The data analysis comes as plastic pollution is increasing in the U.S., along with costs to manage the material, the report said.
“While plastic plays a vital role across many sectors, including packaging, construction, transportation, health care, textiles, agriculture, and consumer products, its proliferation is also putting substantial strain on waste management systems and budgets,” it said. According to the report, the United States spent about $2.3 billion on landfill disposal for plastic waste in 2019.
Pew estimates Americans generated about 56 million tons of plastic waste in 2025, with about 30 million tons coming from plastic packaging. By 2040, plastic packaging waste is projected to be closer to 39 million tons per year.
The costs for managing plastic waste, including capital and operating expenditures associated with collection and sorting, recycling, landfilling and incineration is about $40 billion annually, the report said. Currently, about $37 billion of that comes from taxpayers, it said.
About 60% of these costs are associated with collection and sorting, and 28% goes toward disposal methods such as incineration and landfilling. As of 2025, only 6.5% of waste management costs go toward recycling systems, including mechanical and chemical recycling strategies.
Using data from sources like Closed Loop Partners, Eunomia and Stina, the report calculates how different combinations of policy strategies could optimize plastic waste reductions, funnel more funding into recovery and recycling strategies, and help build better reuse systems in the U.S. The report compares each strategy to a “business as usual” baseline that assumes no new policy changes take place through 2040.
The report mentions how existing state policies, such as the 10 states that have a bottle bill and the seven states that have recently adopted EPR for packaging laws, are already working to reduce waste through investments in recycling systems. Yet “while there are many approaches to address plastic waste and pollution, they are not uniformly designed or implemented across states,” the report states.

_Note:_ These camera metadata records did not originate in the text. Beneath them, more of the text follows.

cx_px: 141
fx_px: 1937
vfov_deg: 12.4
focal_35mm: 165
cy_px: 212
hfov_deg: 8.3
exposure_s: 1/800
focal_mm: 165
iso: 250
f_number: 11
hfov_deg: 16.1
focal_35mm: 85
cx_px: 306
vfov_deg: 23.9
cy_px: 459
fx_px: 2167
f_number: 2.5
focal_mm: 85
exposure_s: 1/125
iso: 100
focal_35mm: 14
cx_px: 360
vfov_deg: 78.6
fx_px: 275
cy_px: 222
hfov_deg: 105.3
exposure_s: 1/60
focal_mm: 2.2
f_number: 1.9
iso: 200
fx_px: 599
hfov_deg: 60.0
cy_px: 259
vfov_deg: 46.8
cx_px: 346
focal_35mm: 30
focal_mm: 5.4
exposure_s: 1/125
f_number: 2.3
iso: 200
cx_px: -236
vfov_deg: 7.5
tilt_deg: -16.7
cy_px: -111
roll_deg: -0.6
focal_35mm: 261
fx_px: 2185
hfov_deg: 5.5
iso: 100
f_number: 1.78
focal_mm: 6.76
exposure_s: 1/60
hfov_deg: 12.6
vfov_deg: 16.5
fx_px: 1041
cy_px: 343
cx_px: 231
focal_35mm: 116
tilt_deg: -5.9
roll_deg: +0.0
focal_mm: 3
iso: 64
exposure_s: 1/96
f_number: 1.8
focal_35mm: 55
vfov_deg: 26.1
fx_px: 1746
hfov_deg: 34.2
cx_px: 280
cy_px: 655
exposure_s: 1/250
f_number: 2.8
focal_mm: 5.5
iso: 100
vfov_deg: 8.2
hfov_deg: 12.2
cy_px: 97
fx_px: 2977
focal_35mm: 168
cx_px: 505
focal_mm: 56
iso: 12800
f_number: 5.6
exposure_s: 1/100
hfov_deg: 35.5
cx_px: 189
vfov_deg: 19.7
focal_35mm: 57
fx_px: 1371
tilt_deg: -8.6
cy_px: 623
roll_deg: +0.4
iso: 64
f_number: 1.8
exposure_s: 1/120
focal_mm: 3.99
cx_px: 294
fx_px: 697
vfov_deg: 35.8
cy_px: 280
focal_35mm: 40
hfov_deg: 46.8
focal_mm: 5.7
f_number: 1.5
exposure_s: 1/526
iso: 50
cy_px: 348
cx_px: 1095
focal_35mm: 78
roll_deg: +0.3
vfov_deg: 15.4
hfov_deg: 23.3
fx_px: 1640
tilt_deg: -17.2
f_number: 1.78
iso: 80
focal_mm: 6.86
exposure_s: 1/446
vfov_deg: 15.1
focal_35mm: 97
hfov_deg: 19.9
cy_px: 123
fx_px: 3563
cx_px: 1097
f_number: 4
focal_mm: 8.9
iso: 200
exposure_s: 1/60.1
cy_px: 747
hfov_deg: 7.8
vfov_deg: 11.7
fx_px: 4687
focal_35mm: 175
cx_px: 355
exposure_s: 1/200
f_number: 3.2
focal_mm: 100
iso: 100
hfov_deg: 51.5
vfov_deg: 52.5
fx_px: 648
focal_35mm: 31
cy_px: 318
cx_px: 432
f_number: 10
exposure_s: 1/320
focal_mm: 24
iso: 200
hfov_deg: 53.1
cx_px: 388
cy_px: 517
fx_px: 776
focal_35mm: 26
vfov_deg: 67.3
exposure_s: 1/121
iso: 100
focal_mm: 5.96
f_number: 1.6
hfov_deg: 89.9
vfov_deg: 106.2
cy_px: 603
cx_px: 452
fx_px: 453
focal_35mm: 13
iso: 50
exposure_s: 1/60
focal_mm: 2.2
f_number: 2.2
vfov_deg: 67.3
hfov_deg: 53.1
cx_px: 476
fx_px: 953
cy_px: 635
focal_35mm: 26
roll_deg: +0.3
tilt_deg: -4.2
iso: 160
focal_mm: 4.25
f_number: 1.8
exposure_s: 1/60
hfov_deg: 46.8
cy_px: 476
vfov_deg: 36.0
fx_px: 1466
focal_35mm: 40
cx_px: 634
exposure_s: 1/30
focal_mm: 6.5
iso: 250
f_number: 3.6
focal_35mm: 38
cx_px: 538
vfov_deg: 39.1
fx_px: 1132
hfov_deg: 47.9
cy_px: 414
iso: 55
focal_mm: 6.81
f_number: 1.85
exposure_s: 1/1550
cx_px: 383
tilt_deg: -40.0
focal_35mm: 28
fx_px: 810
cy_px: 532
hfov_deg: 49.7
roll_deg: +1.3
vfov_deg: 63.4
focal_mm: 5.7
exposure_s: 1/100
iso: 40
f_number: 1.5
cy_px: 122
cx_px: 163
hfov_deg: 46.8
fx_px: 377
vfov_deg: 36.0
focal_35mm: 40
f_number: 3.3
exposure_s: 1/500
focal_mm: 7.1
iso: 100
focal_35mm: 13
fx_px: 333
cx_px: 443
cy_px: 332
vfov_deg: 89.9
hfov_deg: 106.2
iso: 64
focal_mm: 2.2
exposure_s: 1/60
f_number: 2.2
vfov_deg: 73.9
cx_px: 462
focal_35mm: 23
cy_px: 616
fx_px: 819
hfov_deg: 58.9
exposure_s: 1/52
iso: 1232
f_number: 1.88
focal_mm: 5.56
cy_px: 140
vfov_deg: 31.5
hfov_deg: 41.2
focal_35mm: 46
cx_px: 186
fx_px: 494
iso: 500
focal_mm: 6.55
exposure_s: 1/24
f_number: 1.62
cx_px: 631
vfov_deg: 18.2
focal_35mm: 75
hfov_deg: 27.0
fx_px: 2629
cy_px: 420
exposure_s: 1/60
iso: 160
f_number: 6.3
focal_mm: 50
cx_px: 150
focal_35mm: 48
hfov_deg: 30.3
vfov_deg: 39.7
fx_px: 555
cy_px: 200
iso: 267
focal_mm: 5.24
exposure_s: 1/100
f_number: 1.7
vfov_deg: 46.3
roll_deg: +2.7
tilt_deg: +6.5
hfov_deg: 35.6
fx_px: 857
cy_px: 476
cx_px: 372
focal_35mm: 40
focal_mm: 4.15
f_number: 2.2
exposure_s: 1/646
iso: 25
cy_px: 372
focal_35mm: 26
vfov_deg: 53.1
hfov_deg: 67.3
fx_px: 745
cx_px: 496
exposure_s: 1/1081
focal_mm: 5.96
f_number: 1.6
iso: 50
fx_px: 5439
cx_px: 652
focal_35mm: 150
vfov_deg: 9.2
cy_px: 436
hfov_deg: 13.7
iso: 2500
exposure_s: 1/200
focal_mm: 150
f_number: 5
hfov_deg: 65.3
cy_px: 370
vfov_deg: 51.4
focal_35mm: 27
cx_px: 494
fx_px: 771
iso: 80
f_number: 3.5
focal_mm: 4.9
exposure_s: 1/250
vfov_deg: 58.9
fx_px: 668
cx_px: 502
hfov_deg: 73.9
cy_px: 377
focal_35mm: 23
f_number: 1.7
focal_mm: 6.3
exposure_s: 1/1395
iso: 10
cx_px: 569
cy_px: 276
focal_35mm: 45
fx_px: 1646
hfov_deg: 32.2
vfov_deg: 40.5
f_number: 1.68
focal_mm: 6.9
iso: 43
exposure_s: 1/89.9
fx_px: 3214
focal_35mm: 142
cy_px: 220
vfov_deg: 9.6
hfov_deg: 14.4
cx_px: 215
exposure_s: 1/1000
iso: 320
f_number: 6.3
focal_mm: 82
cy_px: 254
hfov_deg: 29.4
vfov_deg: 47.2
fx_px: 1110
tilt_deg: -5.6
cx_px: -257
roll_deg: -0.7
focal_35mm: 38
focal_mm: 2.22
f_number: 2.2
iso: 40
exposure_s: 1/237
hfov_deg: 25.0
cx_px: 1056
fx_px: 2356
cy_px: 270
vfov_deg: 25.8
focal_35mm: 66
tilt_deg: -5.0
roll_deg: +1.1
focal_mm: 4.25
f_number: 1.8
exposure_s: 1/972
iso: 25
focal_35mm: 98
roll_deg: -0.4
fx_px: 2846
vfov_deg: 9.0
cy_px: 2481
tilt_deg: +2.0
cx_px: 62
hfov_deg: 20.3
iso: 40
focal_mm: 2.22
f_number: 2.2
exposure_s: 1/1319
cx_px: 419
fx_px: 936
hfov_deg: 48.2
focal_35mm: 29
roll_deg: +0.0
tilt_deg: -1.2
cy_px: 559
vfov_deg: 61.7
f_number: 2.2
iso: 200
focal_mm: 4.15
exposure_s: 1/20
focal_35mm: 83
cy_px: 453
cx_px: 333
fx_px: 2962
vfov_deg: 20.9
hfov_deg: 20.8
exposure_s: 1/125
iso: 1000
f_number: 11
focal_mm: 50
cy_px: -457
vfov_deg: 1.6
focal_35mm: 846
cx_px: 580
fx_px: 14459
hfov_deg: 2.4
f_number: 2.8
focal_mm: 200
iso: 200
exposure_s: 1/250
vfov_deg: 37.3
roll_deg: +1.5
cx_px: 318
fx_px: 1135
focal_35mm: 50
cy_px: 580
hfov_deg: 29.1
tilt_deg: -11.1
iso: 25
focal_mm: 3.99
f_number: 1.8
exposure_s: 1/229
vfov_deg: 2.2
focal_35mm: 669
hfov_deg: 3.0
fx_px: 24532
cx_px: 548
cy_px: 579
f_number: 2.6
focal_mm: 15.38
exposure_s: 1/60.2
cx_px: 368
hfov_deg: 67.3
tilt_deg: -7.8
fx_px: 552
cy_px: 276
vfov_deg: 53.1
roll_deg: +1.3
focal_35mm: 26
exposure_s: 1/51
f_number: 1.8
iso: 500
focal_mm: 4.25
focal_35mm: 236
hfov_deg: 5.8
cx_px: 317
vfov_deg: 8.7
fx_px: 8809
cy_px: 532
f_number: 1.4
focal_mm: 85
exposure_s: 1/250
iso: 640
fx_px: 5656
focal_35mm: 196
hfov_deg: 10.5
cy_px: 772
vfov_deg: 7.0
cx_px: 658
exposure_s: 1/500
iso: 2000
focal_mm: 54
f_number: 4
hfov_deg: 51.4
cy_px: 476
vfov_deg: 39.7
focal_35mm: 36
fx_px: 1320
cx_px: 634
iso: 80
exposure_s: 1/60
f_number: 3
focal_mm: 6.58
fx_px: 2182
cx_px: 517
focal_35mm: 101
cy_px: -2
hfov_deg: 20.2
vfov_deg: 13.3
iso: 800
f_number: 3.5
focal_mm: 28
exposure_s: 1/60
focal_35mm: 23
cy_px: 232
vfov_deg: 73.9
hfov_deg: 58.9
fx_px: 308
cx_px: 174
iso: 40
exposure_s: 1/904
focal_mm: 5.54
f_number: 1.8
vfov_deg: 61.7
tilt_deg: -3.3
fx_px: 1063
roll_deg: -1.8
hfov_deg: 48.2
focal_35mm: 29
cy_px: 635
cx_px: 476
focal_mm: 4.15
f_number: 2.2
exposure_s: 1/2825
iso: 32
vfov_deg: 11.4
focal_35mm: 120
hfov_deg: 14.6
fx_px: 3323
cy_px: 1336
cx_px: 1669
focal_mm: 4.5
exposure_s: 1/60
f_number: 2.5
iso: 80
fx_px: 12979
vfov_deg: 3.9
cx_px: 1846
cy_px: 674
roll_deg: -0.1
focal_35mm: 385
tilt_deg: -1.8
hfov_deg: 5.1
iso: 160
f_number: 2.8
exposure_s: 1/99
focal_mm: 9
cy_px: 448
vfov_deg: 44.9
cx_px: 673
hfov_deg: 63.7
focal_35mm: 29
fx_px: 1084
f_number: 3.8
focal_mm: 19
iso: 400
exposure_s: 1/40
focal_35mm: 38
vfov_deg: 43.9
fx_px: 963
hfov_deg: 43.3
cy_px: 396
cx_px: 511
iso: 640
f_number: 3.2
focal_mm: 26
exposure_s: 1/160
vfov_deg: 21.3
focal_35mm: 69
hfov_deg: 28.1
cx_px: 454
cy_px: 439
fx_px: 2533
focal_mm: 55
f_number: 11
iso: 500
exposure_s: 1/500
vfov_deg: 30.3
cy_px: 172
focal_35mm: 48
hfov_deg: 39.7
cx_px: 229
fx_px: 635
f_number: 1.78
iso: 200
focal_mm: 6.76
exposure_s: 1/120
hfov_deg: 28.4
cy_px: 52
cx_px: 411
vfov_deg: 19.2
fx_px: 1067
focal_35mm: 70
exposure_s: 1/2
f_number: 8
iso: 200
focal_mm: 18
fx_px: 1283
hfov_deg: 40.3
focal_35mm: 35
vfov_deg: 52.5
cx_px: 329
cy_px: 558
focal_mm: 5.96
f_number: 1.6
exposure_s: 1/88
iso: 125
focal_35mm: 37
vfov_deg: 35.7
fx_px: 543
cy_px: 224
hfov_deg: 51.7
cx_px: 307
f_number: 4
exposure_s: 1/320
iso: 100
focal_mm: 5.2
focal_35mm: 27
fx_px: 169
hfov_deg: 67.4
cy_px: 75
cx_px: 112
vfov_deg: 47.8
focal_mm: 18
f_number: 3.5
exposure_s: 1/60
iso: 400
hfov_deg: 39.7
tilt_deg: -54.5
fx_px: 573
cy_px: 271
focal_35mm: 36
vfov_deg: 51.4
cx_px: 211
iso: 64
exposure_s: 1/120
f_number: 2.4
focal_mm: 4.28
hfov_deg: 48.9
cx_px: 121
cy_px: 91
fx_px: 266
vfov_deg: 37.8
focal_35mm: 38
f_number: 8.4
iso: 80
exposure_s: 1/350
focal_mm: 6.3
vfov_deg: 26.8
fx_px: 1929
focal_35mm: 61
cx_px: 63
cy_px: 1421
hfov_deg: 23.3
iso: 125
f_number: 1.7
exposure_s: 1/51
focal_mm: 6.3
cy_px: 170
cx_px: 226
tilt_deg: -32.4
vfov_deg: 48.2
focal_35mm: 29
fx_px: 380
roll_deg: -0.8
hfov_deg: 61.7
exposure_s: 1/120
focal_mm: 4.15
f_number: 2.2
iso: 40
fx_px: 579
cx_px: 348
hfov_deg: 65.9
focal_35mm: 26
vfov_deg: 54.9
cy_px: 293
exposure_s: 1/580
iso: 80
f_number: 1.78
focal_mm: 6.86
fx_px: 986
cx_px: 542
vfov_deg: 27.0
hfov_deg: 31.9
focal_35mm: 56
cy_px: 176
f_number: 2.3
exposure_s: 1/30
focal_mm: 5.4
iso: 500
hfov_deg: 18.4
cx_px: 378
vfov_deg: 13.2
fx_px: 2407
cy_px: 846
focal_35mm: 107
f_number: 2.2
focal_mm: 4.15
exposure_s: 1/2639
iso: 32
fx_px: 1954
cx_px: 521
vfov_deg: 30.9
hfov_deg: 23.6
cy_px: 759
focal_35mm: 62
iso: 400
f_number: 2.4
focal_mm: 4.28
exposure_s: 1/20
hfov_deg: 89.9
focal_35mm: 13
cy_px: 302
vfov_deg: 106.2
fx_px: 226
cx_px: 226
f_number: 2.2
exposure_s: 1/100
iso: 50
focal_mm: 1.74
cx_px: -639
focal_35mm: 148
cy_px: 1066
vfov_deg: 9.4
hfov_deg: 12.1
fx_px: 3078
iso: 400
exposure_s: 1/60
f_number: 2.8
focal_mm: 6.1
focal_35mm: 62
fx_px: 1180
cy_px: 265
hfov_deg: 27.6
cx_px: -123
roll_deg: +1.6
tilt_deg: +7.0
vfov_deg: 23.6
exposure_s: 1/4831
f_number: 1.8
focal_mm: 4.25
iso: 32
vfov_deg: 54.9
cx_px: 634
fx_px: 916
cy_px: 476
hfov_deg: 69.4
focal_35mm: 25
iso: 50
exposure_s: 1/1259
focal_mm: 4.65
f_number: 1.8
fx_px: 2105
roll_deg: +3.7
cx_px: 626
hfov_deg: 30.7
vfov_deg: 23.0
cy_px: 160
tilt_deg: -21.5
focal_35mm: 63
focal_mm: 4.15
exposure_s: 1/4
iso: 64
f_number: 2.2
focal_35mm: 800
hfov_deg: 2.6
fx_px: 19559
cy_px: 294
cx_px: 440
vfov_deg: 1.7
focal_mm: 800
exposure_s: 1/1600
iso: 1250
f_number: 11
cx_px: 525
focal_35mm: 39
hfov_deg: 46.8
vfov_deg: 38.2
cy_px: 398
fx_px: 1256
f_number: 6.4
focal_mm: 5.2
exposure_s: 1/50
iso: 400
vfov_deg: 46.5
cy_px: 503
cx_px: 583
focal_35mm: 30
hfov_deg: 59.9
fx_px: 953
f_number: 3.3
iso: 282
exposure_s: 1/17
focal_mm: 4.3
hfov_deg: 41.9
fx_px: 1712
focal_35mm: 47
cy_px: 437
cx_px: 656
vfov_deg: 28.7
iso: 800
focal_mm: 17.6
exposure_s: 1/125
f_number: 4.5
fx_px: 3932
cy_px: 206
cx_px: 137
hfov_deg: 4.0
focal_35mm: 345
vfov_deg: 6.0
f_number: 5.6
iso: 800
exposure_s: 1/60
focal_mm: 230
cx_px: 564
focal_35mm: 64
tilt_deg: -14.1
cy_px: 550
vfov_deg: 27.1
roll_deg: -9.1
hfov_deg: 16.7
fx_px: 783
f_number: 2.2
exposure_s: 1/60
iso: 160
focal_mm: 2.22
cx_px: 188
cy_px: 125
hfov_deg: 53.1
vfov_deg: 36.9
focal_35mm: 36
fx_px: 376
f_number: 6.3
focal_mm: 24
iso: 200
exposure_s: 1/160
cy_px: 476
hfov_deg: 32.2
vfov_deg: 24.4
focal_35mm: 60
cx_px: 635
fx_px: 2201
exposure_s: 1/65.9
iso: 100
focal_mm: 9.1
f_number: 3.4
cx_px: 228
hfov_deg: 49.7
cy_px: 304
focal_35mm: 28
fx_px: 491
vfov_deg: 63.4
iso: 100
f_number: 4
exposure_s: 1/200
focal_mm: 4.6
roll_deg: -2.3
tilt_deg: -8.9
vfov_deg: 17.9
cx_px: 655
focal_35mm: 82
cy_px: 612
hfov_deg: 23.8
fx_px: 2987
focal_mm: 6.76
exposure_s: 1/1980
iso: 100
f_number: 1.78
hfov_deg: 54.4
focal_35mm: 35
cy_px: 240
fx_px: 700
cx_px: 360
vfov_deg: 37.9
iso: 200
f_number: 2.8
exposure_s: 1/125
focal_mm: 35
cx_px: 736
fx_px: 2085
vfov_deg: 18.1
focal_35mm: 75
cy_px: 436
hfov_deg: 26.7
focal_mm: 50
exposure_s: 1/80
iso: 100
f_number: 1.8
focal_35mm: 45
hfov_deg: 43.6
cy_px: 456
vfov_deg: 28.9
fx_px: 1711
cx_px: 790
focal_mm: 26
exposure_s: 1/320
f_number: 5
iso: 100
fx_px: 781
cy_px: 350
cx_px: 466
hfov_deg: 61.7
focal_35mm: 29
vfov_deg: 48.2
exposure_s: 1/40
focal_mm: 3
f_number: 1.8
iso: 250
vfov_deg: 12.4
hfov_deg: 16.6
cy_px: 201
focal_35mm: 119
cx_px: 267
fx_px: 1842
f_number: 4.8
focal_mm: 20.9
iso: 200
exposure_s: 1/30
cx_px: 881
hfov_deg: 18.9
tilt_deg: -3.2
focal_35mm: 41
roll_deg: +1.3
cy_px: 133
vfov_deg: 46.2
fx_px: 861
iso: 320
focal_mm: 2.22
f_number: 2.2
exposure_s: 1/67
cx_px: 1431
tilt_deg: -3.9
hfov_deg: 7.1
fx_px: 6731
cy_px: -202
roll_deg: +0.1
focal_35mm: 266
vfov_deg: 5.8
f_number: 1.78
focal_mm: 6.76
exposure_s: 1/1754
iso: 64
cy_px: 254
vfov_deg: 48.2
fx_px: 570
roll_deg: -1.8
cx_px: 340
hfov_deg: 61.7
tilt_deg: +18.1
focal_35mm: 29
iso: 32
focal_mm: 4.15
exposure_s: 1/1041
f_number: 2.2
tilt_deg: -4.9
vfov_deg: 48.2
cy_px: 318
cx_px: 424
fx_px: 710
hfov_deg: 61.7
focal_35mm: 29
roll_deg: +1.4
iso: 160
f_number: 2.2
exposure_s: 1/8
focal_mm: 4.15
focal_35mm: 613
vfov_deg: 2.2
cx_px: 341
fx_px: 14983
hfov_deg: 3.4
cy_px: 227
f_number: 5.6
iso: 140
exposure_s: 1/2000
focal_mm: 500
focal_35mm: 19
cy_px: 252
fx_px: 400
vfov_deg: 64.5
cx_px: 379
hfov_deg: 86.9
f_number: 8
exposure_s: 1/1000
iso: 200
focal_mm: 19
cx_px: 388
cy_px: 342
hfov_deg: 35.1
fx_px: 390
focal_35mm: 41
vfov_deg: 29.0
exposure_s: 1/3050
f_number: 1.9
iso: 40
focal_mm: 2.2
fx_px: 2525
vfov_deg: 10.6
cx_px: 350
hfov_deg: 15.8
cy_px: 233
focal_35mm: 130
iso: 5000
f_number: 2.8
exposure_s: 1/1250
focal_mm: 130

In addition to pursuing more bottle bill and EPR changes in other states, the report also recommends pairing those with other policies, such as certain phaseouts for plastics like polystyrene and expanded polystyrene packaging. Such a scenario, when widely adopted, could reduce annual packaging waste by 20% while decreasing mass of plastic packaging that gets landfilled and incinerated by about 20%.
Some states have already banned or are phasing out certain types of PS, particularly for food service and packaging, the report said. States that have passed types of PS food packaging bans include California, Colorado, Delaware, Maine, Maryland, New York, New Jersey, Oregon, Rhode Island, Vermont, Virginia and Washington.
The report also discusses how reuse policies could make a dent in pollution while creating new jobs in the sector. “While reuse is widely recognized as an important solution to reducing plastic waste generation, it is not yet widely institutionalized,” the report said.
Several states have new EPR for packaging laws with reuse requirements including in California, Colorado, Minnesota, Oregon and Washington. California requires 4% of packaging and food ware to be reusable by 2032.
These systems can make meaningful change but represent higher upfront costs and other hurdles to implementation, the report states. “The reuse system represents a different business model than single-use systems, requiring initial investment to establish the necessary infrastructure and logistics.”
The report also offers several estimates for how recycling policies could impact job creation, but notes “expense and trade-offs of policy strategies” that would likely add jobs and investments in some sectors, such as reuse and recycling, while reducing investments and jobs in other sectors, such as landfilling and incineration.
Broadly speaking, the report estimates there are about 110,000 people currently working throughout the recycling and waste sector in the U.S., which includes jobs in collection, sorting, recycling, landfilling and incineration. By 2040, that could be closer to 140,000, assuming no policy changes take place.